:: CONSIGNE 1 ::
D'après l'article sur les maxi-séries, combien d'épisodes comptait une saison dans le calendrier standardisé des networks américains ?
:: CONSIGNE 2 ::
Reprenez l'article sur les maxi-séries là où il s'arrête et rédigez-en la suite.

:: ARTICLE ::
=====

Quatre ans plus tard, nous continuons de consommer certaines œuvres « en bruit de fond », comme l’explique Kyle Chayka dans le New Yorker. Les maxi-séries font donc toujours partie de notre quotidien. Le problème étant… elles sont en voie d’extinction. Certaines sont encore en vie (merci The Good Doctor !) et plus vigoureuses que jamais (la franchise NCIS vient de lancer le volet Sydney en 2023). Mais, de façon générale, pour citer le critique Josef Adalian : « La norme est désormais 10 épisodes par saison, contre 13 avant, contre 22 avant ». Comment en est-on arrivés là ?
un format vintage, normé et attachant
On remarque vite que la plupart des maxi-séries citées datent pour la plupart des années 1990-2000. La nostalgie joue un rôle, mais cela n’explique pas pourquoi Seinfeld et Le Prince de Bel-Air font un carton auprès de la génération Z. Les courageux qui se lancent dans un visionnage-fleuve sont récompensés par des relations parasociales. Les héros et héroïnes évoluent ou grandissent à la même vitesse qu’eux (c’est flagrant dans les séries ado vintage à diffusion hebdomadaire) et font oublier, pour un temps, la solitude moderne et l’hyper-sollicitation des réseaux sociaux. Ces fresques sont attachantes, mais pas addictives. Et quand il s’agit d’un rewatch, elles offrent la dose parfaite de relaxation intellectuelle et d’engagement émotionnel.
La deuxième chose que l’on remarque, c’est que les maxi-séries sont à l’origine une spécialité américaine. Au Royaume-Uni par exemple, les saisons ont toujours été brèves (si l’on met de côté l’ovni Dr Who et ses 15 saisons). The Office UK affiche 2×7 soit 14 épisodes, tandis que son remake The Office US franchit la barre des 200 épisodes (la saison la plus longue en compte 28). Cette exception culturelle made in USA tient au fait que la majorité des maxi-séries sont issues de l’ère où les networks américains dominaient le paysage audiovisuel, il y a trente ans de cela.
À l’époque, la narration était adaptée à un calendrier standardisé de 22 épisodes par saison, soit environ un par semaine de septembre à juin. La saison des pilotes était un rituel incontournable, là où étaient plantées les graines des maxi-séries du futur. Une fois le feu vert reçu, les scénaristes étaient encouragés à travailler à flux tendu pour que chaque épisode arrive à temps, tout en ralentissant la progression de l’histoire via des détours et autres temps morts (bottle episodes !). L’astuce classique pour faire durer le plaisir est le will-they-won’t day romantique (Leslie et Ben dans Parks & Rec). Plus casse-cou, la série à mystères Lost a ajouté à la dernière minute des blocs de rebondissements à une tour Jenga narrative déjà vacillante, tandis qu’un hélicoptère dans Urgences a amputé vous-savez-qui (c’est le concept du jump the shark).

=====

:: RELEVÉ DES DONNÉES ::

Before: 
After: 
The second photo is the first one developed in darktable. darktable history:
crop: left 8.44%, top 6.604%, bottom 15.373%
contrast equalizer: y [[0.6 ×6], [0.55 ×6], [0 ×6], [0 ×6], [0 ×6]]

=====

:: RÉPONSE RÉDIGÉE 1 ::
Vingt-deux épisodes par saison, soit environ un par semaine de septembre à juin.

:: RÉPONSE RÉDIGÉE 2 ::
En théorie, ce type de storytelling dilué vise autant la quantité que la qualité. Un compromis idéal pour les fans ainsi que pour la production. Les maxi-séries de networks sont synonymes de conditions de travail, certes éreintantes, mais stables. Ce sont les CDI du monde télévisé. Elles permettent d’apprendre sur le tas, de faire des erreurs, de construire une carrière et une communauté. Comme l’a expliqué Matthew Perry, sur le tournage de Friends il avait des jours avec et des jours sans, mais ses partenaires l’ont soutenu. C’est aussi grâce aux residuals (royalties) que les artistes sont rémunérés post-tournage, au gré des rediffusions. Les acteurs de Modern Family (250 épisodes), par exemple, auraient pu prendre leur retraite après le final.
le virage vers les sÉries d’auteur et l’ascension du streaming
Au-delà des économies d’échelle, tenir sur la durée est une stratégie payante pour les networks à l’époque. D’une part, cela rassure les annonceurs. D’autre part, atteindre 100 épisodes est le sésame qui donne accès à la syndication, c’est-à-dire la vente des droits de diffusion à des télés locales. La série devient alors très rentable. Cependant, ce modèle a moins d’intérêt pour les chaînes du câble qui arrivent en force au début des années 2000 – HBO, AMC, Showtime -, puisqu’elles fonctionnent par abonnement. Leur philosophie est de donner carte blanche à un auteur de talent sur plusieurs années, sans attentes strictes de productivité. Voilà comment Mad Men et Breaking Bad livrent leurs dernières saisons en deux volets. Tenir le niveau élevé de la série de prestige saison après saison étant mission impossible (voir The Walking Dead ou The Crown), la durée moyenne se met à rétrécir (environ 9-10 épisodes).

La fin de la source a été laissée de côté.